Manchmal befördern auch Ereignisse ohne eigenes Zutun die Karriere: Weil die Theaterleiterin am CinemaxX Harburg in die Babypause gegangen ist, führt die Stellvertreterin Petek Akgün zurzeit das Lichtspielhaus. Die heute 31-Jährige ist verantwortlich für 45 Mitarbeiter. Harburgs Interims-Kinochefin ist eine waschechte Harburgerin. Den Grundstein für eine internationale Karriere in Weltmetropolen legte sie in der Eißendorfer Straße an der damaligen Gesamtschule Harburg, die heute Goethe-Schule Harburg heißt.

Aus dem Management eines Fünf-Sterne-Hotels in das Management eines Kinounternehmens – wie passt das zusammen? Petek Akgün sieht ein enges Verwandtschaftsverhältnis der beiden Branchen: „Auch wir im Kino bewirten Gäste, wenn auch nur für zwei Stunden“, sagt sie. Am Kino fasziniere sie, dass das Publikum gut gelaunt hineinkomme. Die Energie, die sie spürt, wenn junge Menschen aufgeregt sind und etwas erleben wollen.

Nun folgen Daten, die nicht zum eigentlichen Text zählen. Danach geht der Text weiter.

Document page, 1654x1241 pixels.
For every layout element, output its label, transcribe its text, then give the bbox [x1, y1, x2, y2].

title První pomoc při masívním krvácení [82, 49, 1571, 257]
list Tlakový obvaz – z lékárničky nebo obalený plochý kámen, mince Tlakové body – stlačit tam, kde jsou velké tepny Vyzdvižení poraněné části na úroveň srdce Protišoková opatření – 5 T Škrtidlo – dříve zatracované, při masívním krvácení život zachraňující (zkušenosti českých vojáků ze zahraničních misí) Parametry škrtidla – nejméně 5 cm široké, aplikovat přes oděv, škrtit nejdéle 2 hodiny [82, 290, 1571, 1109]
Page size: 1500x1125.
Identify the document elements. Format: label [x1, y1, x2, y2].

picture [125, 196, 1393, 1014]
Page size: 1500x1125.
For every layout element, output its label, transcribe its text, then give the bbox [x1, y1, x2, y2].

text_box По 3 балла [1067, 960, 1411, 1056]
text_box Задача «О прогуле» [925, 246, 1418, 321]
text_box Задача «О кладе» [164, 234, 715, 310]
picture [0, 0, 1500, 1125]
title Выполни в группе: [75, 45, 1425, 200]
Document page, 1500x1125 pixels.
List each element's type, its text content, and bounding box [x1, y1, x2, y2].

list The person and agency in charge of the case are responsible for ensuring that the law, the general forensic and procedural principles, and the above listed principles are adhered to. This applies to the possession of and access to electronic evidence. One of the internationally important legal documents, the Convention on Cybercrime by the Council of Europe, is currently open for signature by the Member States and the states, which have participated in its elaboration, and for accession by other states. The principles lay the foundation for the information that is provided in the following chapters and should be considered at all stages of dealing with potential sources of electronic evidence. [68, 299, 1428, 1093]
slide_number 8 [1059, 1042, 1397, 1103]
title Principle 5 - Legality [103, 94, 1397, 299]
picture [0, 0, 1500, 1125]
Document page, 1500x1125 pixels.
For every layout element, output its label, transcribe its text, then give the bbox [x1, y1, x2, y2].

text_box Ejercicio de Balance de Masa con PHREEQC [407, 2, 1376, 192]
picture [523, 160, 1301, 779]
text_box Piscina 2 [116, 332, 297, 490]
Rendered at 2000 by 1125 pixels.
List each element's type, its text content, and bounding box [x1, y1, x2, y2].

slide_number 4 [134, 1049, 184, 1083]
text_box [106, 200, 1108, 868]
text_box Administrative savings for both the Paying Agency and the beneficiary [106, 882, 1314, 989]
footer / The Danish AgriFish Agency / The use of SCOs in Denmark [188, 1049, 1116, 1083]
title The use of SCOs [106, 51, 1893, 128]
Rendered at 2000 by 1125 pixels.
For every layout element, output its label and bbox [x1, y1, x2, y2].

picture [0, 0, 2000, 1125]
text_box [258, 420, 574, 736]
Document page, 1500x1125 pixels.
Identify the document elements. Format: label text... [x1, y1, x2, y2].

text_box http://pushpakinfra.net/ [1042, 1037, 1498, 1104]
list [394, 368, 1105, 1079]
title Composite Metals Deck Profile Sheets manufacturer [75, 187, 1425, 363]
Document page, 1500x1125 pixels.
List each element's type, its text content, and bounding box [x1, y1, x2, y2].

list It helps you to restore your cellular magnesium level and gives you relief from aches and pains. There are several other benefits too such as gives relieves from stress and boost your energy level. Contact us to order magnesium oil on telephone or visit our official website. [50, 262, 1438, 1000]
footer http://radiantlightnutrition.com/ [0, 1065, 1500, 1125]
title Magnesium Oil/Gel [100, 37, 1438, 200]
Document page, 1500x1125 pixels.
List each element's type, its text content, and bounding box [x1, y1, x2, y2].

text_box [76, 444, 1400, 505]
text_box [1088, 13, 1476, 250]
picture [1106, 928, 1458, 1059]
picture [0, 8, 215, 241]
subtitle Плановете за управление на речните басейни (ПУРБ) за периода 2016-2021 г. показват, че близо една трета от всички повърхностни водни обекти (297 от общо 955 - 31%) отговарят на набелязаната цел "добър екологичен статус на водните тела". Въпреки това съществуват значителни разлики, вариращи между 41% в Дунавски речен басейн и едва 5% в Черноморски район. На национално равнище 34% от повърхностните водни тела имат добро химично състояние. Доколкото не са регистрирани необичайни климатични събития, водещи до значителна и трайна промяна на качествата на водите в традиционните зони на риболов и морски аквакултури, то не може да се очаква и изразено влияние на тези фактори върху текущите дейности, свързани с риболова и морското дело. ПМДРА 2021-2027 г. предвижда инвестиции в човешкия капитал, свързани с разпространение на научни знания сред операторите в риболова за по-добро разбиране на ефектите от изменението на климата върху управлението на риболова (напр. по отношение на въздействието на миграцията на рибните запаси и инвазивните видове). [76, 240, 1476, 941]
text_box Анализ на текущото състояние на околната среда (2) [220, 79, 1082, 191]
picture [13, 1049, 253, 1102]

Die Energie, etwas erleben zu wollen, kennt Petek Akgün von sich selbst. Nach dem Abschluss an der Höheren Handelsschule begann die Harburgerin eine Ausbildung zur Hotelfachfrau am Ramada Hotel in Bergedorf. In der Tourismusbranche sah sie die Chance, die Welt zu entdecken. In dem Vier-Sterne-Haus organisierte sie Events, wie es im Branchenjargon heißt, also Großveranstaltungen wie Hochzeiten oder ein Weltmeisterschaftsturnier im Dartsport, mit dem die Ramada-Hotelkette auf sich aufmerksam macht. Mit 23 ergriff sie die Chance, in Los Angeles zu arbeiten. In der weiteren Karriere folgten Luxushotels in London und Paris.

Die Welt entdecken wollte die junge Frau. Aber als globalisierter Manager ohne Heimat hat sich die Deutsche, deren Eltern aus der Türkei stammen, nie gesehen. „Ich wollte nie für immer auswandern“, sagt Petek Akgün. Als Frau von Welt kehrte die Harburgerin zurück nach Hamburg und hat sich dort den Stadtteil Eimsbüttel als neue Wahlheimat ausgesucht. Ein Jahr lang arbeitete sie noch in einem Hotel. Dann sah sie die Zeit gekommen, etwas Neues zu beginnen. „Nur im Büro, dass wollte ich nicht“. Auf der Suche nach neuen Möglichkeiten sei sie irgendwann auf das Kinounternehmen CinemaxX gestoßen. Als Theaterleiter-Assistentin stieg die Hotelmanagerin ein.

Das Szenario, nur ans Büro gefesselt zu sein, erlebt eine Kinochefin jedenfalls nicht. Die Hälfte ihrer 39-Stunden-Woche sei zwar Büroarbeit. Die andere Hälfte der Arbeitszeit verbringt Petek Akgün in den Sälen und Fluren des Lichtspielhauses. Wenn nötig, reißt die Theaterleiterin – so heißen Kinomanager firmenintern immer noch – die Eintrittskarten ab. Auch Popcorn zu zaubern, traut sie sich zu. Ihre Philosophie hat sie aus der Hotelbranche verinnerlicht: Immer engen Kontakt zum Publikum halten, um auch emotional nahe am Gast zu sein. Dass die Chefin selbst mit anpackt, kommt auch bei den Mitarbeitern gut an.

Die größte Herausforderung als Theaterleiterin sei bisher gewesen, die Einstellungswelle für das Weihnachtsgeschäft zu bewältigen und die neuen Mitarbeiter zu schulen. Denn im Dezember erwirtschaftet das Kino 30 bis 40 Prozent mehr Umsatz als in einem der übrigen Monate.

An ihren ersten Kinofilm überhaupt in ihrem Leben kann sich Petek Akgün noch erinnern: Den Tierspielfilm „Der Bär“ (1988) hat sie damals in dem heute nicht mehr existierenden Harburger Gloria-Kino gesehen. „Ich mag Filme, die mich berühren“, sagt sie. Ihr Lieblingsfilm ist „Django Unchained“, das blutige Rache-Wildwest-Epos von Quentin Tarantino. Normalerweise möge sie gar keine Gemetzel-Filme, sagt Petek Akgün, aber Django sei einfach eine schöne Geschichte.

Zu einem privaten Filmabend wählt Harburgs Kinochefin übrigens nicht den eigenen Arbeitsplatz aus, sondern besucht meist eines der anderen CinemaxX-Kinos in Hamburg. So könne sie besser abschalten und Freizeit von Arbeit trennen. Den Arbeitsweg mit dem Auto in den Stadtteil, in dem sie aufgewachsen ist, liebt Petek Akgün aber: „Es ist immer wieder ein wunderschönes, warmes Gefühl, nach Harburg zu kommen.“ Auch wenn die Theaterleiterin kein Privileg genießt und wie alle anderen Kinobesucher einen Parkplatz suchen muss.